Equilibrium of Vertical Load P on Rod BC

[ttiger2k7]

Homework Statement

A vertical load P is applied at end B of rod BC. The constant of the spring is k and the spring is unstretched when $$\theta$$ = 0. (a) Neglecting the weight of the rod, express the angle $$\theta$$ corresponding to the equilibrium position in terms of P, k, and l. (b) determine the value of $$\theta$$ corresponding to equilibrium if P = 2kl.

http://img229.imageshack.us/img229/3746/77369190ws9.jpg

Homework Equations

$$\sum F_{x}=0$$

$$\sum F_{y}=0$$

Force of Spring = ks

The Attempt at a Solution

There are three forces acting on the spring: P, $$F_{B}$$,$$F_{C}$$. The force at C has an x component pointing to the left, and a y component pointing up. The force at B is equal to a force of a spring, ks.

I guess where I am running into trouble is when I am trying to solve for the components of the Force at B.

_DATA LISTING_.
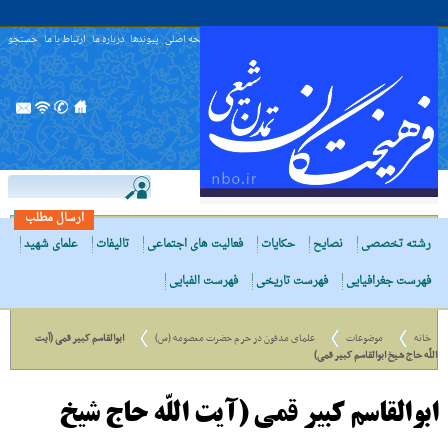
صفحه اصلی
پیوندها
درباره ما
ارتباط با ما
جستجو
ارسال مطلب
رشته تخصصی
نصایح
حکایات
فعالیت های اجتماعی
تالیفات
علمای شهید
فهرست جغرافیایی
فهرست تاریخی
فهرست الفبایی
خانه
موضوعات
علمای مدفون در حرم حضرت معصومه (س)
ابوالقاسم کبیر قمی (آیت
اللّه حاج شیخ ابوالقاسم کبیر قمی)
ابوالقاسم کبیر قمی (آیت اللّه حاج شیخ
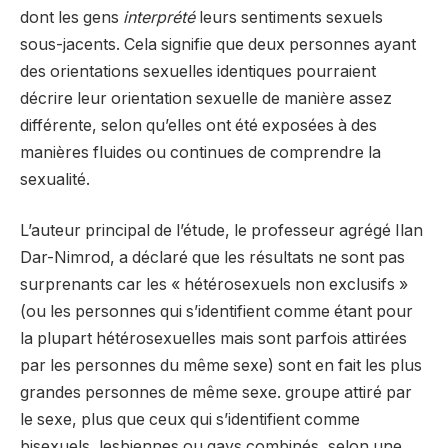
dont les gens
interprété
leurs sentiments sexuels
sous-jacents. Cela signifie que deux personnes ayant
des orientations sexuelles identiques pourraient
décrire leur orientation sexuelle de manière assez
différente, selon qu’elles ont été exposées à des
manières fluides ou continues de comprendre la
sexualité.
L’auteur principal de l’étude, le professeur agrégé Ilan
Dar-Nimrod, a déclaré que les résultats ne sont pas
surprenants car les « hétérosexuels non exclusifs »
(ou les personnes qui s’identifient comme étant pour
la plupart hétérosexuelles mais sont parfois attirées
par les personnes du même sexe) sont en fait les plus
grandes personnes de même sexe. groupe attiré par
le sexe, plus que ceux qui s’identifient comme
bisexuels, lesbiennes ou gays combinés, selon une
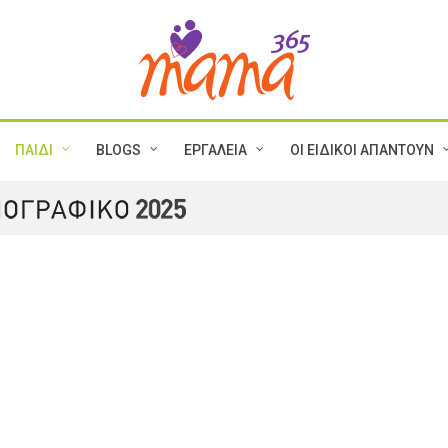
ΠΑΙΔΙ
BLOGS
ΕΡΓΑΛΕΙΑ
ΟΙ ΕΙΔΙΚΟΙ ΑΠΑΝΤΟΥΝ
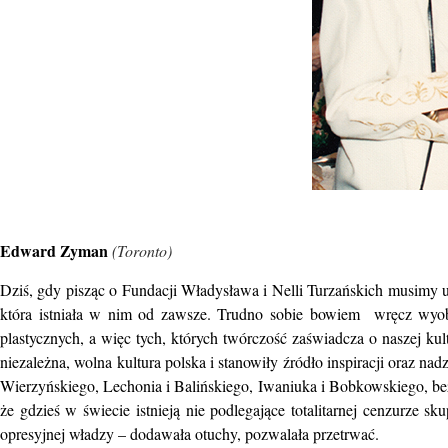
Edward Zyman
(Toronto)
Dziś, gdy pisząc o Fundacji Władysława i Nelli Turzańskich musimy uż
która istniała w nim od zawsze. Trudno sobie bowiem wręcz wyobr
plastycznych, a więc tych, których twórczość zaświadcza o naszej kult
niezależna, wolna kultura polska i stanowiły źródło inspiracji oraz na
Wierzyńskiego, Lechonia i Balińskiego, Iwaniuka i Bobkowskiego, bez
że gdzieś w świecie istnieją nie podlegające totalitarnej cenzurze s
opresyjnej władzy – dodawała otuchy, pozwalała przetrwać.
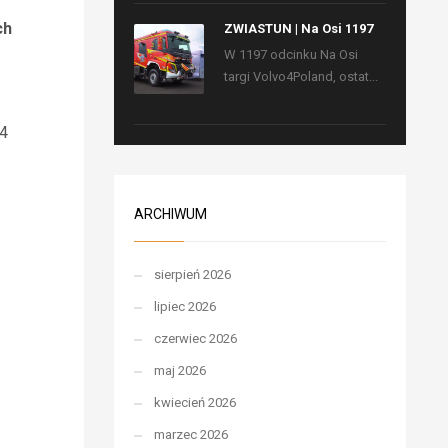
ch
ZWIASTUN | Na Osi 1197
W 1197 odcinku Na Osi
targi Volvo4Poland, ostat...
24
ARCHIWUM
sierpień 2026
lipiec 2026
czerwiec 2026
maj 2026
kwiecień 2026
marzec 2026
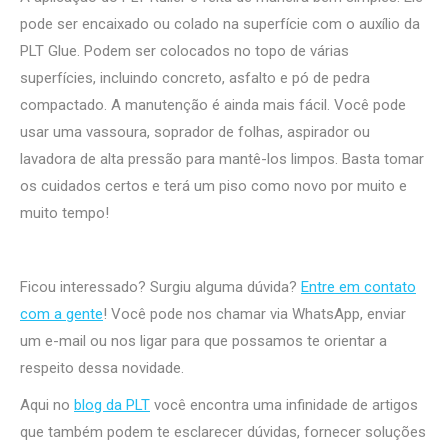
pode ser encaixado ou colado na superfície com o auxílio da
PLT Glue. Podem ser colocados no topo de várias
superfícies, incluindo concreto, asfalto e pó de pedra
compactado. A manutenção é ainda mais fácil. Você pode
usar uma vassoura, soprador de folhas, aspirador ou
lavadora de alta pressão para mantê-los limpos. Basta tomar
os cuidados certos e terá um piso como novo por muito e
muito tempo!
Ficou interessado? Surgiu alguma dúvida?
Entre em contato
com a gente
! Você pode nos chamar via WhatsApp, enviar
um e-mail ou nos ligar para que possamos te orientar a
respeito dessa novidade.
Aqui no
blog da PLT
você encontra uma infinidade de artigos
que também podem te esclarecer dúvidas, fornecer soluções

_USING THE INFORMATION_.
a) In the rod BC post, what value of P does part (b) use?
b) Pick up the rod BC post right after its final sentence and keep writing it.
The records have no connection to the rod BC post.

_ANSWERS TO THE EXERCISE_.
a) P = 2kl.

b)
[rl.bhat]

By using Lami's theorem you can find the relation between P, ks and theta. By using the properties of triangle you can find the relation between s, l and theta. Try.

 

[ttiger2k7]

Do I need to know the original unstretched length of the spring?

and btw: the correct answers are supposed to be

a) $$tan^{-1} \frac{P}{kl}$$
b) 63.4 degs

 

[rl.bhat]

Along AB force ks acts. So according to Lami's theorem P/sin(angleABC) = ks/sin(angleCBP). Now from properties of triangle s/sin(angleACB) = l/sin(angleBAC). Solve these equations. You will get the result.

 

[ttiger2k7]

deleted

 

[ttiger2k7]

So I am assuming you want me to solve these equations for $$\theta$$, right?

Well, this is what I have:

$$\frac{s}{sin( \theta)} = \frac{l}{sin( \angle BAC)}$$

$$s = \frac {l sin (\theta)}{sin( \angle BAC)}$$

then plug s into:

$$\frac{P}{sin( \angle ABC)} = \frac{ks}{sin( \angle CBP)}$$

to get:

$$\frac{P}{sin( \angle ABC)} = \frac{klsin(\theta)}{sin( \angle BAC) sin( \angle CBP)}$$

and so

$$P sin( \angle BAC) = klsin(\theta)$$

$$\frac{P sin( \angle BAC)}{kl} = sin(\theta)$$

and so, I solve for theta:

$$\theta = sin^{-1} \frac{P sin( \angle BAC)}{kl}$$

which isn't the right answer. Am I doing something wrong, or am I not understanding what you wrote clearly?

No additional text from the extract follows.